Il s’est attaqué violemment à des hirakistes portant des points de vue opérationnels divergents du sien. Il s’est montré bienveillant avec une campagne de dénigrement contre l’activiste Samir Belarbi et il a exercé une pression constante contre l’aile conservatrice de Nida Vingt Deux afin de faire avorter un processus de débat ouvert à tous les courants.
Ces dérives, parfois d’essence hégémoniste, ne sont pas nécessairement une ligne politique assumée par sa direction et ils ne sont pas forcément un choix délibéré. La manière de faire de la politique avec des Youtubers, souvent détachés, dans l’exil, de la réalité de la situation dans le pays, peut conduire à des fausses pistes. Il reste que Rachad n’a pas été en mesure de faire émerger une direction politique en Algérie qui sache traduire sa volonté déclarée de rester respectueux des différences et unitaire dans l’action avec tous les autres courants du hirak.

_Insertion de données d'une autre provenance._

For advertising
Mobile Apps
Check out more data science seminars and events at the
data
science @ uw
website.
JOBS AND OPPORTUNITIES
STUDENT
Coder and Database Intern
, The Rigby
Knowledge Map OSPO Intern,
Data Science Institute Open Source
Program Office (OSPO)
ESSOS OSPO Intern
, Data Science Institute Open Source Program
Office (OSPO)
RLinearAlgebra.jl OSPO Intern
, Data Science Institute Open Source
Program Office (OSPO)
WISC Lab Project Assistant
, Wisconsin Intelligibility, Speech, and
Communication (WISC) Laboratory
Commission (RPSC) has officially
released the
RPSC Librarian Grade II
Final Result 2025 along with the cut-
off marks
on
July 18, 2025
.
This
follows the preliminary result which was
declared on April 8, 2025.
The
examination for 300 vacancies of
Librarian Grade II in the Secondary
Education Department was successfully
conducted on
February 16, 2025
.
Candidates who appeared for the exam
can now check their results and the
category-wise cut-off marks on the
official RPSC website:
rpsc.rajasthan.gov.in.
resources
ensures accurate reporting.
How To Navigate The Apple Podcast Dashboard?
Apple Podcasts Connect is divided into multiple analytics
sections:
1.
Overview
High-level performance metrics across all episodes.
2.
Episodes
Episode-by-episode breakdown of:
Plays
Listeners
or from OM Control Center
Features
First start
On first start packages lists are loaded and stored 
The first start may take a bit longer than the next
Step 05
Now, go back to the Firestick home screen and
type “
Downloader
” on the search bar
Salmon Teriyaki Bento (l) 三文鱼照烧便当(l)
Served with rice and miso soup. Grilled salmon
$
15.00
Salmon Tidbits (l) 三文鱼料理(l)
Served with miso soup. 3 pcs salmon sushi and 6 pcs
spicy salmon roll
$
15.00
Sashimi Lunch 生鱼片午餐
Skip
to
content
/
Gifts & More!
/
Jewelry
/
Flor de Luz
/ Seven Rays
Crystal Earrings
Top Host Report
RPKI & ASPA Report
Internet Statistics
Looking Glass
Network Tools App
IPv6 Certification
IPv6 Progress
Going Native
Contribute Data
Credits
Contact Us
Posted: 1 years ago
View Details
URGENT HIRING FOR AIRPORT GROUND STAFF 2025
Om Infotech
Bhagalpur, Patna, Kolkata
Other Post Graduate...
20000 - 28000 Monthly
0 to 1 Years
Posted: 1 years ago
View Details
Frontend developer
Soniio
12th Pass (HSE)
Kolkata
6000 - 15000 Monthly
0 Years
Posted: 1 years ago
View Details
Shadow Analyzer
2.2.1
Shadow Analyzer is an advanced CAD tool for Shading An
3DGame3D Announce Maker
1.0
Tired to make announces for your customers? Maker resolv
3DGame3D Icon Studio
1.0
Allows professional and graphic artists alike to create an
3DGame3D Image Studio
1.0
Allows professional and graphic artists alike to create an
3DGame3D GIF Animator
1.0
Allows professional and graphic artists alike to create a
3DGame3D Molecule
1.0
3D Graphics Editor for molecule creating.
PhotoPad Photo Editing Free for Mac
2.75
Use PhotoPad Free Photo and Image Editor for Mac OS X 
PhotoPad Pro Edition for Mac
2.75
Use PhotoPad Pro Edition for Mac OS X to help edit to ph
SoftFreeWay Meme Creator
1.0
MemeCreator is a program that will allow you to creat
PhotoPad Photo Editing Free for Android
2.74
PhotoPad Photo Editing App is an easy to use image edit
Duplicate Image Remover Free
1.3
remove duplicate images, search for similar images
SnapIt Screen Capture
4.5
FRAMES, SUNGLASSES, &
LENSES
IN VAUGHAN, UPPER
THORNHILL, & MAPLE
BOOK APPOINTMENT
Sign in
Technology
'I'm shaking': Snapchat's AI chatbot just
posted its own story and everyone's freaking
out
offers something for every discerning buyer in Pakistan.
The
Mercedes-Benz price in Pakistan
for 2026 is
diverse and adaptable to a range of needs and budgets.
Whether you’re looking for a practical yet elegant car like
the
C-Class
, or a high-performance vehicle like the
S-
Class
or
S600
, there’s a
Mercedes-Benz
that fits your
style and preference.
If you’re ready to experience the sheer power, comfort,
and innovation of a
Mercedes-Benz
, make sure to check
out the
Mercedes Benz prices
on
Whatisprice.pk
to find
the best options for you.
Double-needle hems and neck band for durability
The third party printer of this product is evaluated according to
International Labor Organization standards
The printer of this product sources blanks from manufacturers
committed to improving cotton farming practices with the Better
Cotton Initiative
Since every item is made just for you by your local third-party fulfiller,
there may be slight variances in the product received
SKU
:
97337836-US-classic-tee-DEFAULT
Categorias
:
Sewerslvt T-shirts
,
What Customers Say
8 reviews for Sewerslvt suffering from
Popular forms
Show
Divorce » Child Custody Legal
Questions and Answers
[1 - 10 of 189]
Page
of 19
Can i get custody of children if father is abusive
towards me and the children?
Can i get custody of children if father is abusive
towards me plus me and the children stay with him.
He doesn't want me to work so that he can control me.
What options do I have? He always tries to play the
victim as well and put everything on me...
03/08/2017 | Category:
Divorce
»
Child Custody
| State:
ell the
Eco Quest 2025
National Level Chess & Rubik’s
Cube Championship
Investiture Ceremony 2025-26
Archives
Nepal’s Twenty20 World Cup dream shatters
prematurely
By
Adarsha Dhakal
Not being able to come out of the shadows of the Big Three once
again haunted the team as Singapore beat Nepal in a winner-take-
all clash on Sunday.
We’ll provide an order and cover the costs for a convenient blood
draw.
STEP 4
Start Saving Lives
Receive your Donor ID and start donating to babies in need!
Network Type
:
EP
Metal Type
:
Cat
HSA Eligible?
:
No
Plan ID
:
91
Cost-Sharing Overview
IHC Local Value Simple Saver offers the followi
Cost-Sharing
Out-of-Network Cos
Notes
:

Ce n’est sans doute pas trop tard. La visite de Mustapha Kira aux portes ouvertes du MDS vient conforter l’idée que l’unité du hirak est peut être redevenue la priorité chez ce courant. Il resterait alors aux autres sensibilités politiques citoyennes se trouvant dans les marches populaires d’intégrer également cette conscience vitale du besoin d’unité. Qui profite de la diabolisation de Rachad ? Ce sera le challenge politique du hirak pendant les prochaines semaines.
Le doute s’est insinué et les démons des années 1990 sont en train de se réveiller. La tentative de criminaliser le mouvement Rachad veut, coûte que coûte, faire ressembler le hirak de 2021 à la grève insurrectionnelle du FIS du mois de mai et du mois de juin 1991. Elle vise à apeurer les classes moyennes supérieures moins impliquées dans les marches depuis la reprise du 22 février 2021 et elle vise à isoler les franges populaires afin probablement de mieux les réprimer.
Et même si la force encore très vive de la mobilisation rend difficile pour le pouvoir ce scénario de la division et de la répression, la charge des officines contre Rachad peut couper la route à toute offre politique inclusive qui verrait, comme à l’hôtel Mazafran en 2014, l’ensemble des acteurs du hirak et de l’opposition politique sans exclusion montrer d’un seul geste la voie du changement des règles institutionnelles.
Protéger la place de Rachad dans le hirak devient de ce point de vue essentiel, y compris et tout autant pour ses adversaires politiques de demain, lorsque viendra enfin le temps de la compétition libre et régulière des programmes politiques.